Walker Walker - 28 days ago 7
R Question

pivottabler Counting Small Ns and Row Percentages (R)

I was having difficulty with the pivottabler package and was wondering if you could assist.

library(pivottabler)

# perform the aggregation in R code explicitly
trains <- bhmtrains %>%
group_by(TrainCategory, TOC) %>%
summarise(NumberOfTrains=n()) %>%
ungroup()

# display this pre-calculated data
pt <- PivotTable$new()
pt$addData(trains)
pt$addColumnDataGroups("TrainCategory")
pt$addRowDataGroups("TOC")
pt$defineCalculation(calculationName="TotalTrains", # << *** CODE CHANGE (AND BELOW) *** <<
type="value", valueName="NumberOfTrains",
summariseExpression="sum(NumberOfTrains)")
pt$renderPivot()


This produces a great pivot-like table that looks like this

enter image description here

Does anyone know how I can add a percent of row column like this?

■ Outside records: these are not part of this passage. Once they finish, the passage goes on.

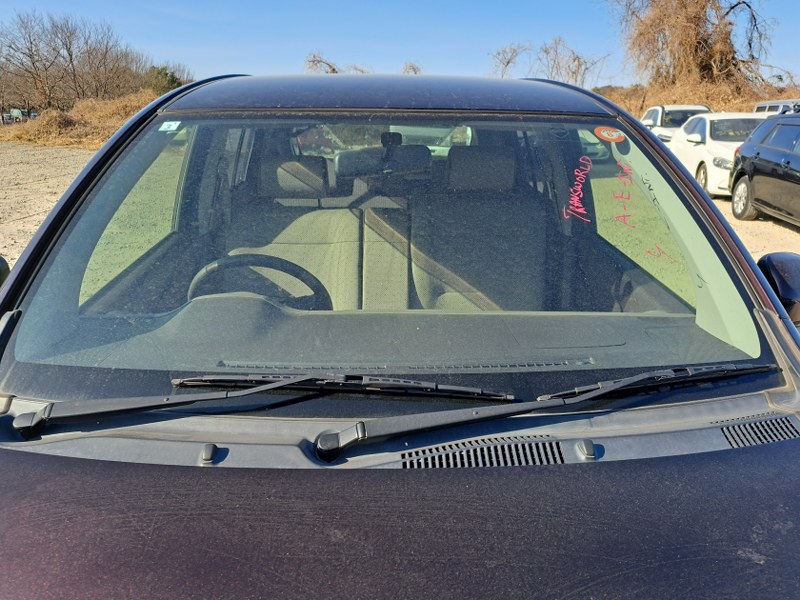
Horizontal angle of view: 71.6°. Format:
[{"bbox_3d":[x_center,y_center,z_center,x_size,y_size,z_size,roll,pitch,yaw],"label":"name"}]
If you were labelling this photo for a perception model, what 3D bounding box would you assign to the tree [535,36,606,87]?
[{"bbox_3d":[7.176,-8.934,23.344,3.300,4.000,3.000,1,19,0],"label":"tree"}]

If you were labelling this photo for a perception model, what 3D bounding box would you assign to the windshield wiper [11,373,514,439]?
[{"bbox_3d":[-0.202,0.157,0.834,0.755,0.075,0.090,0,19,-1],"label":"windshield wiper"}]

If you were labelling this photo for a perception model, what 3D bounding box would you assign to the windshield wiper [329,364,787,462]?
[{"bbox_3d":[0.250,0.162,0.837,0.752,0.075,0.080,-3,19,-11],"label":"windshield wiper"}]

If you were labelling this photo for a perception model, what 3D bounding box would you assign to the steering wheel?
[{"bbox_3d":[-0.357,0.046,1.429,0.370,0.370,0.110,1,40,0],"label":"steering wheel"}]

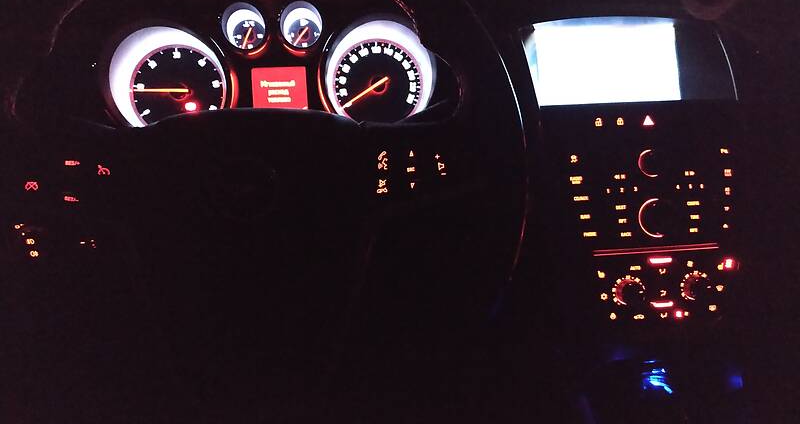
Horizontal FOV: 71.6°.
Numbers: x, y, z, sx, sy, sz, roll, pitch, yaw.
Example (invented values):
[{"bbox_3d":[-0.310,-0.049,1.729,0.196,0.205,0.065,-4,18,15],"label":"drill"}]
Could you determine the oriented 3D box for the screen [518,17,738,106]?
[{"bbox_3d":[0.250,-0.164,0.605,0.205,0.090,0.040,-3,-3,-3],"label":"screen"}]

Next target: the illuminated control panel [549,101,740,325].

enter image description here

I added columns to my dataset for total by TOC and Total by TOC & TrainCategory. I tried to get a percentage calculated from that but

#total calculations
bhmtrains <- bhmtrains %>%
+ group_by(TOC) %>%
+ mutate(TOCCount = n())

bhmtrains <- bhmtrains %>%
+ group_by(TrainCategory) %>%
+ mutate(TrainCategoryCCount = n())

pt <- PivotTable$new()
pt$addData(trains)
pt$addColumnDataGroups("TrainCategory")
pt$addRowDataGroups("TOC")
pt$defineCalculation(calculationName="TotalTrains", # << *** CODE CHANGE (AND BELOW) *** <<
type="value", valueName="NumberOfTrains",
summariseExpression="sum(NumberOfTrains)")
##my attempt to calculate row percentage
pt$defineCalculation(calculationName="Percent", caption="%",
type="calculation", basedOn=c("TOCCount", "TrainCategoryCCount"),
format="%.1f %%",
calculationExpression="values$TOCCount/values$TrainCategoryCCount*100")
pt$renderPivot()


And I received this error:

rror in if (calc$type == "value") { : argument is of length zero


Can anyone assist?

Answer Source

I am the package author.

The row percentage is slightly more complex since in a given % cell in the body of the pivot table, you need both the number of trains of that category (Express/Ordinary) and the number of all categories. There are a couple of enhancements on the backlog that will help with this. But, in the meantime, the following will work (explanation after the code):

getPercentageOfAllCategories <- function(pivotCalculator, netFilters, format, baseValues, cell) {
  trains <- pivotCalculator$getDataFrame("bhmtrains")
  netFilters$setFilterValues(variableName="TrainCategory", type="ALL", values=NULL, action="replace") 
  filteredTrains <- pivotCalculator$getFilteredDataFrame(trains, netFilters)
  totalTrainsAllCategories <- nrow(filteredTrains)
  percentageOfAllCategories <- baseValues$N / totalTrainsAllCategories * 100
  value <- list()
  value$rawValue <- percentageOfAllCategories
  value$formattedValue <- pivotCalculator$formatValue(percentageOfAllCategories, format=format)
  return(value)
}

library(pivottabler)
pt <- PivotTable$new()
pt$addData(bhmtrains) 
pt$addColumnDataGroups("TrainCategory")
pt$addRowDataGroups("TOC")
pt$defineCalculation(calculationName="N", summariseExpression="n()")
pt$defineCalculation(calculationName="Percentage", caption="%", format="%.1f %%", basedOn="N",
  type="function", calculationFunction=getPercentageOfAllCategories)
pt$renderPivot()

Result:

results

This works by defining a custom calculation function that is invoked once per % cell in the pivot table. The custom calculation function gets the filters for a given cell (i.e. which TOC and TrainCategory), then overrides the category filter to clear the TrainCategory criteria. The filters are then applied to the data frame, the resulting number of rows counted and the percentage calculated. There is a little bit more information on custom calculation functions in the calculations vignette.